Animals are ranked by their row index followed by their column index, an animal with a higher (row, column) index is perceived to be more important. In case of a tie in the number of threatened uninfected animals, you should save the most important animal you can possibly save.
Your job is to determine the number of barriers used in total, before either the virus is fully contained or all animals are infected.
The input file is in the following format:
M and N, the size of the 2D grid.M lines each contain N integers separated by spaces, each integer is either 0 or 1. This indicates the initial state of the grid. 0 means an animal is initially uninfected, and 1 means it is initially infected.You should output a single integer, giving the total number of barriers used.
Sample Input 1:
4 8
0 1 0 0 0 0 0 1
0 1 0 0 0 0 0 1
0 0 0 0 0 0 0 1
0 0 0 0 0 0 0 0
Sample Output 1:
10
Explanation 1:
Initially there are two infected groups on the grid.
0 1 0 0 0 0 0 1
0 1 0 0 0 0 0 1
0 0 0 0 0 0 0 1
0 0 0 0 0 0 0 0
On the first day, the left group endangers 5 uninfected animals, while the right group endangers 4. Therefore, we build barriers around the left group.
0 | 1 | 0 0 0 0 0 1
0 | 1 | 0 0 0 0 0 1
-
0 0 0 0 0 0 0 1
0 0 0 0 0 0 0 0
As seen above, this consumes 5 barriers. Then, the first night, the virus spreads from the right group:
0 | 1 | 0 0 0 0 1 1
0 | 1 | 0 0 0 0 1 1
-
0 0 0 0 0 0 1 1
0 0 0 0 0 0 0 1
On the second day, we only have one uncontained group left. Therefore, we build barriers around the right group:
0 | 1 | 0 0 0 0 | 1 1
0 | 1 | 0 0 0 0 | 1 1
-
0 0 0 0 0 0 | 1 1
-
0 0 0 0 0 0 0 | 1
This consumes another 5 barriers. Now the virus is fully contained.
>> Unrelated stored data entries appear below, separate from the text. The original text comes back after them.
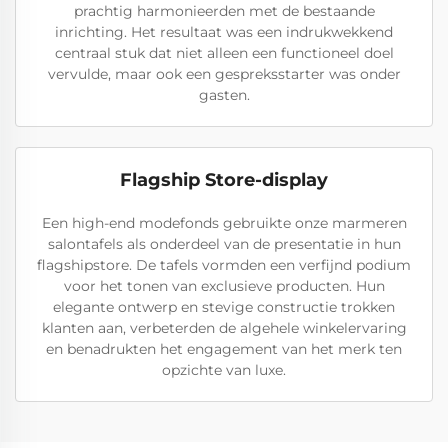
prachtig harmonieerden met de bestaande
inrichting. Het resultaat was een indrukwekkend
centraal stuk dat niet alleen een functioneel doel
vervulde, maar ook een gespreksstarter was onder
gasten.
Flagship Store-display
Een high-end modefonds gebruikte onze marmeren
salontafels als onderdeel van de presentatie in hun
flagshipstore. De tafels vormden een verfijnd podium
voor het tonen van exclusieve producten. Hun
elegante ontwerp en stevige constructie trokken
klanten aan, verbeterden de algehele winkelervaring
en benadrukten het engagement van het merk ten
opzichte van luxe.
Therefore, in total, we used 5 + 5 = 10 barriers.
Sample Input 2:
3 8
0 1 0 0 0 0 0 1
0 1 0 1 0 0 0 1
0 0 0 0 0 0 0 1
Sample Output 2:
16
Explanation 2:
Initially there are three infected groups on the grid.
0 1 0 0 0 0 0 1
0 1 0 1 0 0 0 1
0 0 0 0 0 0 0 1
On the first day, the left group endangers 5 uninfected animals, the middle group endangers 4 uninfected animals, while the right group endangers 3. Therefore, we build barriers around the left group.
0 | 1 | 0 0 0 0 0 1
0 | 1 | 0 1 0 0 0 1
-
0 0 0 0 0 0 0 1
This consumes 5 barriers. Then, the first night, the virus spreads:
0 | 1 | 0 1 0 0 1 1
0 | 1 | 1 1 1 0 1 1
-
0 0 0 1 0 0 1 1
Not counting the contained left group, we have two groups left. The middle group endangers 5 animals while the right group endangers 3. We build barriers around the middle group on day 2:
0 | 1 | 0 | 1 | 0 0 1 1
- -
0 | 1 | 1 1 1 | 0 1 1
- - -
0 0 0 | 1 | 0 0 1 1
This consumes another 9 barriers, note that the existing barrier is not counted again. The virus spreads on the second night:
0 | 1 | 0 | 1 | 0 1 1 1
- -
0 | 1 | 1 1 1 | 1 1 1
- - -
0 0 0 | 1 | 0 1 1 1
Only one group left, so in our third day we install barriers around the right group:
0 | 1 | 0 | 1 | 0 | 1 1 1
- -
0 | 1 | 1 1 1 | 1 1 1
- - -
0 0 0 | 1 | 0 | 1 1 1
This takes another 2 barriers, and now the virus is fully contained.
Therefore, in total, we used 5 + 9 + 2 = 16 barriers.